В сообразительности ей нельзя отказать.

— Откровенно говоря, моя матушка вся извелась от желания женить меня. Ее стремление приобрело просто угрожающие масштабы. Для того чтобы она не устраивала мне парад невест на протяжении всего сезона, мне надо выбрать кого-нибудь, кто бы ей нравился, хотя бы вас, и ухаживать за вами.

— Мне тоже нравится ваша матушка, но…

— Послушайте, единственные, кого я буду обхаживать весь этот сезон, — это инвесторы моего будущего конезавода. Лорд Парр, чьи конюшни я надеюсь приобрести, считает меня несколько беспринципным. Мое ухаживание за вами позволит мне выглядеть респектабельнее в его глазах. А когда вы найдете джентльмена себе по сердцу и бросите меня, разумеется, лучше, чтобы это произошло ближе к концу сезона, думаю, лорд Парр не станет наносить мне вторую сердечную рану и продаст мне свои конюшни. Ну, как вам мой план? По-моему, все отлично.

Генри был чрезвычайно доволен самим собой. Он не только решил свои трудности, но и протянул руку помощи Диане, причем без всякого риска для себя жениться на ней.

— Ваш план, мистер Уэстон, это чистейшее безумие. — Диана от досады закусила губу.

Генри счел себя несправедливо обиженным столь искренним и горячим выпадом.

— Мой план гениален, — поправил он себя, не в силах отвести глаз от ее чувственных губ. — Зовите меня Генри.

Внезапно возникшее влечение между мистером Уэстоном и мисс Мерриуэзер было бы совершенно недопустимо, тогда как между Генри и Дианой оно имело все шансы на дальнейшее существование.

— Называть вас по имени мне как-то неудобно. Нет, нет, это непристойно.

Генри улыбнулся:

— Ну, что ж, в таком случае я мог бы с огромным удовольствием рассказать кое-что о тех радостях, которые дарит нам непристойность.
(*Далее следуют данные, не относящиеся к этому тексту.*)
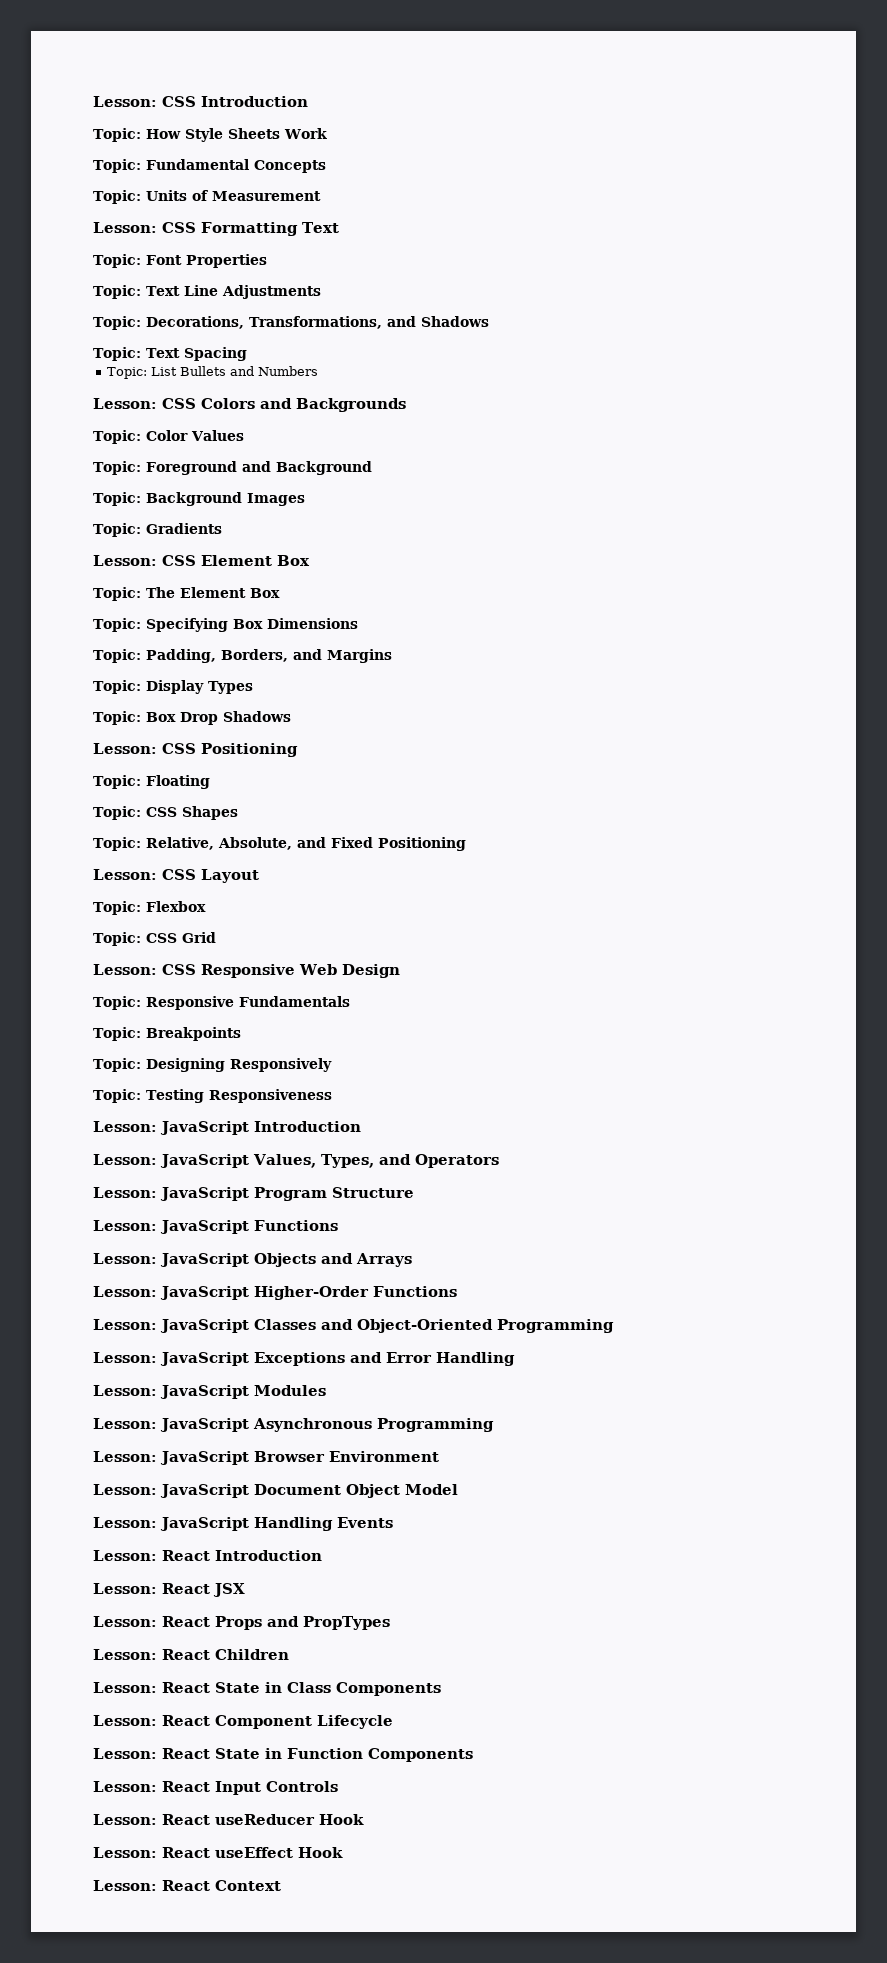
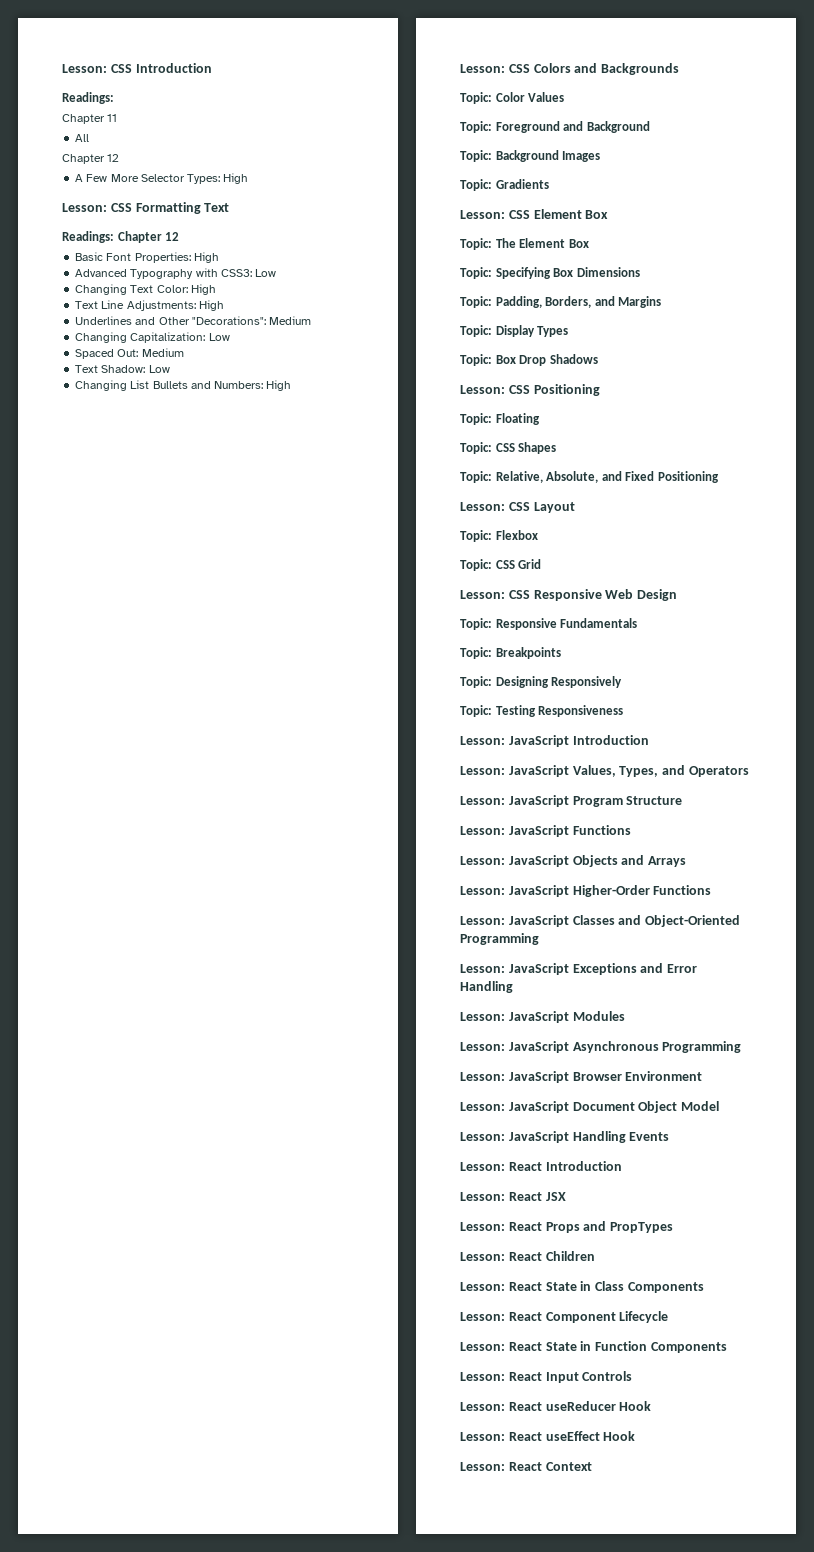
[93,128,327,142] [93,159,326,173] [93,190,321,204] [93,222,339,236] [93,254,267,268] [93,285,321,299] [93,316,489,330] [93,347,247,361] [106,367,147,379] Topic: How Style Sheets Work // Topic: Fundamental Concepts // Topic: Units of Measurement // Lesson: CSS Formatting Text // Topic: Font Properties // Topic: Text Line Adjustments // Topic: Decorations, Transformations, and Shadows // Topic: Text Spacing // Topic: -> [62,92,114,104] [62,114,118,124] [75,134,90,142] [62,154,120,164] [75,173,249,184] [62,202,230,214] [62,231,180,243] [75,252,219,263] [75,268,277,279] [75,284,216,295] [75,300,224,311] [75,316,312,325] [75,332,230,343] [75,348,184,359] [75,365,170,373] [75,380,128,391] Readings: // Chapter 11 // All // Chapter 12 // A Few More Selector Types: High // Lesson: CSS Formatting Text // Readings: Chapter 12 // Basic Font Properties: High // Advanced Typography with CSS3: Low // Changing Text Color: High // Text Line Adjustments: High // Underlines and Other "Decorations": Medium // Changing Capitalization: Low // Spaced Out: Medium // Text Shadow: Low // Changing
[257,366,318,376] Numbers -> [214,380,292,391] Numbers: High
— О, как вы добры. Я очень ценю ваше желание помочь мне. Но если вы чуть-чуть подумаете, то сразу поймете: ваш план неосуществим. Нам пора возвращаться в дом. Моя матушка, наверное, уже волнуется, пытаясь понять, куда я подевалась.

Однако Генри не собирался так легко отступать от задуманного. Если ему не удалось убедить Диану с помощью логики, тогда придется подойти к этому делу с другой стороны.

— Вы правы, — сказал он, поворачивая вместе с ней к дому. — Простите меня. Идея действительно глупая. И конечно, неосуществимая.

— То же самое я сказала чуть раньше, — подозрительно поглядывая на него, сказала Диана.

— Я ведь совсем упустил из виду одну, наиболее важную деталь подобного ухаживания.


— Какую же?

— Правдоподобность.

Диана опустила плечи и снова замкнулась:

— Никто не поверит в то, что вы увлеклись мной.

Генри привел ее в дом, но вместо того, чтобы подняться по лестнице в зал, он толкнул ближайшую дверь и вошел внутрь. Это была библиотека. К счастью, там никого не оказалось. Не зря говорят: нахальство — второе счастье. Как это ни удивительно, но в чужих домах Генри Уэстону в нужный момент всегда попадались пустые комнаты. Он потянул Диану за собой и, как только они оказались внутри, закрыл двери.